(Bloomberg) -- Deutsche Bank AG’s accidental payment of 28 billion euros ($35 billion) to Eurex Clearing increased the collateral held by the world’s fourth-largest clearinghouse by more than half.
Deutsche Bank’s payment, first reported by Bloomberg News, was equivalent to 55 percent of the collateral held by Eurex Clearing on behalf of the entire market. Almost every trading firm and bank uses Eurex Clearing to protect their bets on securities ranging from bund derivatives to futures on the DAX and Euro Stoxx 50 equity benchmarks.
The clearinghouse, which like Deutsche Bank is based in Frankfurt, held cash and bonds worth 51.3 billion euros at the end of 2017, according to a regulatory filing. Clearinghouses aren’t responsible for monitoring collateral payments made by their banks, and many member firms supply more than the minimum collateral -- or initial margin as it’s also known -- to cushion themselves against changes in the value of their derivatives.

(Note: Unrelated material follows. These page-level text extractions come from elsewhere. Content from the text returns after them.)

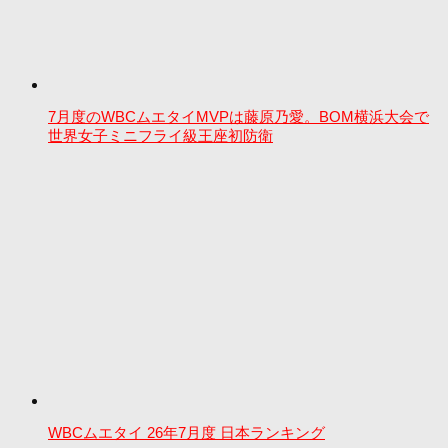
7月度のWBCムエタイMVPは藤原乃愛。BOM横浜大会で
世界女子ミニフライ級王座初防衛
WBCムエタイ 26年7月度 日本ランキング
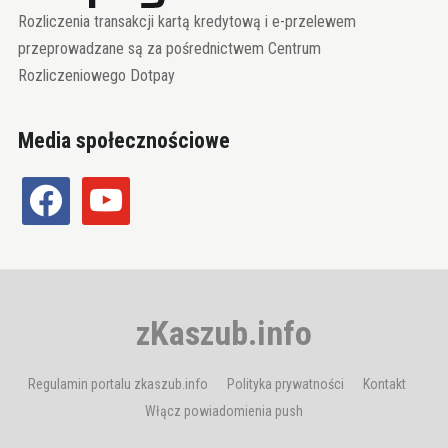
Rozliczenia transakcji kartą kredytową i e-przelewem
przeprowadzane są za pośrednictwem Centrum
Rozliczeniowego Dotpay
Media społecznościowe
facebook
youtube
zKaszub.info
Regulamin portalu zkaszub.info
Polityka prywatności
Kontakt
Włącz powiadomienia push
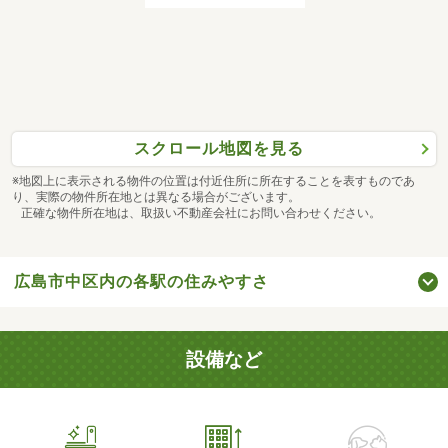
スクロール地図を見る
※地図上に表示される物件の位置は付近住所に所在することを表すものであ
り、実際の物件所在地とは異なる場合がございます。
正確な物件所在地は、取扱い不動産会社にお問い合わせください。
広島市中区内の各駅の住みやすさ
設備など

Eurex Clearing, which is owned by Deutsche Boerse, spotted the erroneous Deutsche Bank transaction shortly after it was made and returned 24 billion euros within minutes, according to a person familiar with the matter, who asked not to be identified because the matter is private. The remaining 4 billion euros were returned after the long Easter weekend, the person added.
Clearinghouses ensure that traders still get paid if their counterparties default.